📝 SummarXiv

Abstract

Building on the recent works of Inan [4] and Almahareeq-Peters-Vergili [1], we develop a rigorous axiomatic foundation for approximate algebra via an algebra-compatible closure operator $\Phi^{\!*}$ satisfying (C1)-(C4a) together with the balanced multiplicativity axiom (C4b) (and absorption required only for ideals). Our framework encompasses a theory of approximate modules with their isomorphism theorems, the construction of an approximate Zariski topology on the prime spectrum, and a compatible theory of localization. Key results include a $\mathrm{T}_0$ property and a $\mathrm{T}_1$-criterion for the spectrum, an extension-contraction bijection for approximate prime ideals in localizations, and the equality of the approximate prime radical and the nilradical.

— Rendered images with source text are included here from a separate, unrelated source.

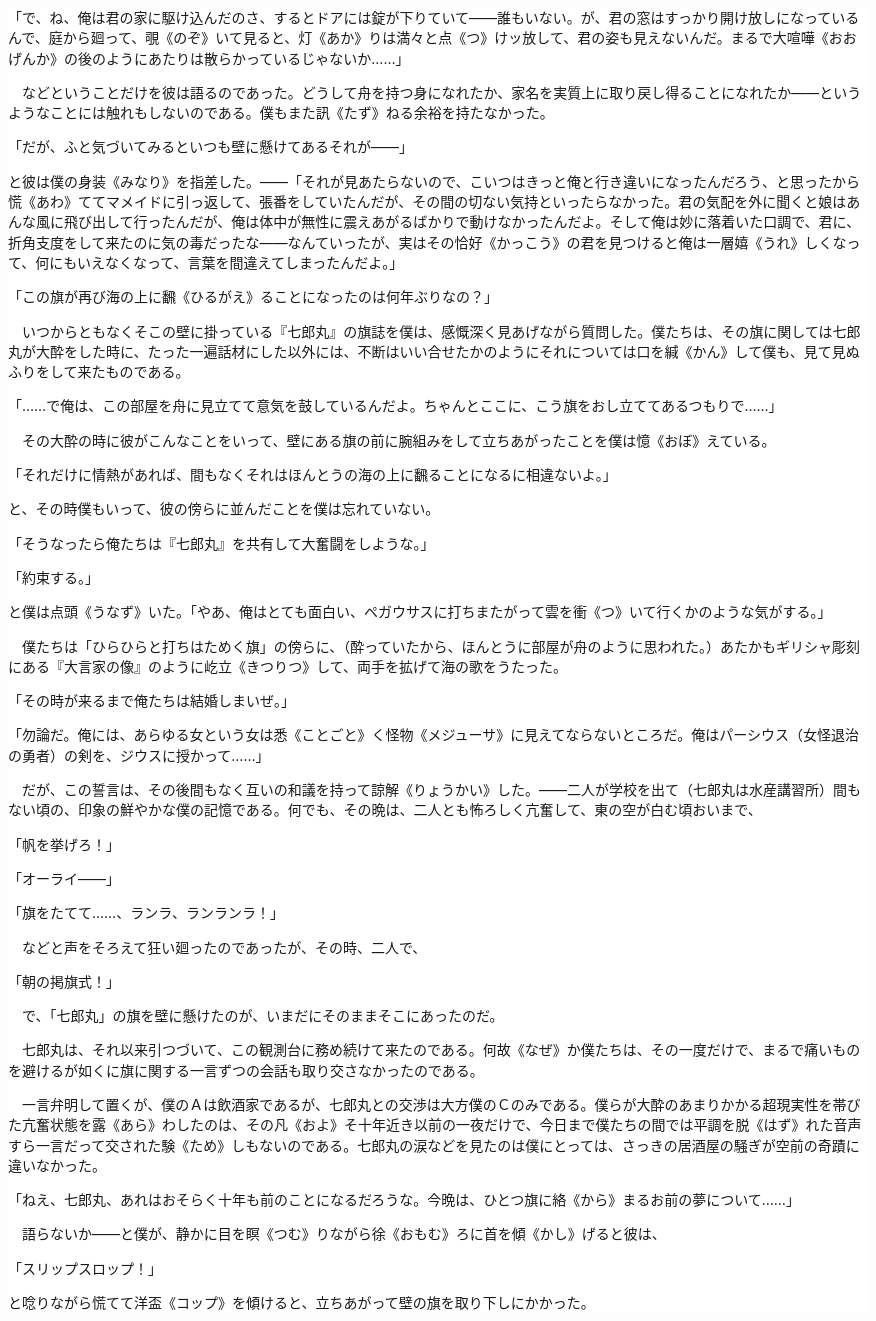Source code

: 「で、ね、俺は君の家に駆け込んだのさ、するとドアには錠が下りていて――誰もいない。が、君の窓はすっかり開け放しになっているんで、庭から廻って、覗《のぞ》いて見ると、灯《あか》りは満々と点《つ》けッ放して、君の姿も見えないんだ。まるで大喧嘩《おおげんか》の後のようにあたりは散らかっているじゃないか……」

　などということだけを彼は語るのであった。どうして舟を持つ身になれたか、家名を実質上に取り戻し得ることになれたか――というようなことには触れもしないのである。僕もまた訊《たず》ねる余裕を持たなかった。

「だが、ふと気づいてみるといつも壁に懸けてあるそれが――」

と彼は僕の身装《みなり》を指差した。――「それが見あたらないので、こいつはきっと俺と行き違いになったんだろう、と思ったから慌《あわ》ててマメイドに引っ返して、張番をしていたんだが、その間の切ない気持といったらなかった。君の気配を外に聞くと娘はあんな風に飛び出して行ったんだが、俺は体中が無性に震えあがるばかりで動けなかったんだよ。そして俺は妙に落着いた口調で、君に、折角支度をして来たのに気の毒だったな――なんていったが、実はその恰好《かっこう》の君を見つけると俺は一層嬉《うれ》しくなって、何にもいえなくなって、言葉を間違えてしまったんだよ。」

「この旗が再び海の上に飜《ひるがえ》ることになったのは何年ぶりなの？」

　いつからともなくそこの壁に掛っている『七郎丸』の旗誌を僕は、感慨深く見あげながら質問した。僕たちは、その旗に関しては七郎丸が大酔をした時に、たった一遍話材にした以外には、不断はいい合せたかのようにそれについては口を緘《かん》して僕も、見て見ぬふりをして来たものである。

「……で俺は、この部屋を舟に見立てて意気を鼓しているんだよ。ちゃんとここに、こう旗をおし立ててあるつもりで……」

　その大酔の時に彼がこんなことをいって、壁にある旗の前に腕組みをして立ちあがったことを僕は憶《おぼ》えている。

「それだけに情熱があれば、間もなくそれはほんとうの海の上に飜ることになるに相違ないよ。」

と、その時僕もいって、彼の傍らに並んだことを僕は忘れていない。

「そうなったら俺たちは『七郎丸』を共有して大奮闘をしような。」

「約束する。」

と僕は点頭《うなず》いた。「やあ、俺はとても面白い、ペガウサスに打ちまたがって雲を衝《つ》いて行くかのような気がする。」

　僕たちは「ひらひらと打ちはためく旗」の傍らに、（酔っていたから、ほんとうに部屋が舟のように思われた。）あたかもギリシャ彫刻にある『大言家の像』のように屹立《きつりつ》して、両手を拡げて海の歌をうたった。

「その時が来るまで俺たちは結婚しまいぜ。」

「勿論だ。俺には、あらゆる女という女は悉《ことごと》く怪物《メジューサ》に見えてならないところだ。俺はパーシウス（女怪退治の勇者）の剣を、ジウスに授かって……」

　だが、この誓言は、その後間もなく互いの和議を持って諒解《りょうかい》した。――二人が学校を出て（七郎丸は水産講習所）間もない頃の、印象の鮮やかな僕の記憶である。何でも、その晩は、二人とも怖ろしく亢奮して、東の空が白む頃おいまで、

「帆を挙げろ！」

「オーライ――」

「旗をたてて……、ランラ、ランランラ！」

　などと声をそろえて狂い廻ったのであったが、その時、二人で、

「朝の掲旗式！」

　で、「七郎丸」の旗を壁に懸けたのが、いまだにそのままそこにあったのだ。

　七郎丸は、それ以来引つづいて、この観測台に務め続けて来たのである。何故《なぜ》か僕たちは、その一度だけで、まるで痛いものを避けるが如くに旗に関する一言ずつの会話も取り交さなかったのである。

　一言弁明して置くが、僕のＡは飲酒家であるが、七郎丸との交渉は大方僕のＣのみである。僕らが大酔のあまりかかる超現実性を帯びた亢奮状態を露《あら》わしたのは、その凡《およ》そ十年近き以前の一夜だけで、今日まで僕たちの間では平調を脱《はず》れた音声すら一言だって交された験《ため》しもないのである。七郎丸の涙などを見たのは僕にとっては、さっきの居酒屋の騒ぎが空前の奇蹟に違いなかった。

「ねえ、七郎丸、あれはおそらく十年も前のことになるだろうな。今晩は、ひとつ旗に絡《から》まるお前の夢について……」

　語らないか――と僕が、静かに目を瞑《つむ》りながら徐《おもむ》ろに首を傾《かし》げると彼は、

「スリップスロップ！」

と唸りながら慌てて洋盃《コップ》を傾けると、立ちあがって壁の旗を取り下しにかかった。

The theory's utility is illustrated by computing $\mathrm{Spec}_{\!\Phi}(\mathbb{Z})$ for the modular closure $\Phi^{\!*}(A)=\langle A\rangle+m\mathbb{Z}$, which yields a finite discrete space -- in stark contrast to the classical $\mathrm{Spec}(\mathbb{Z})$, which is infinite and not even $\mathrm{T}_1$. We also outline a pathway toward an Approximate Nullstellensatz and record model classes of closures that ensure its evaluation-separation hypothesis.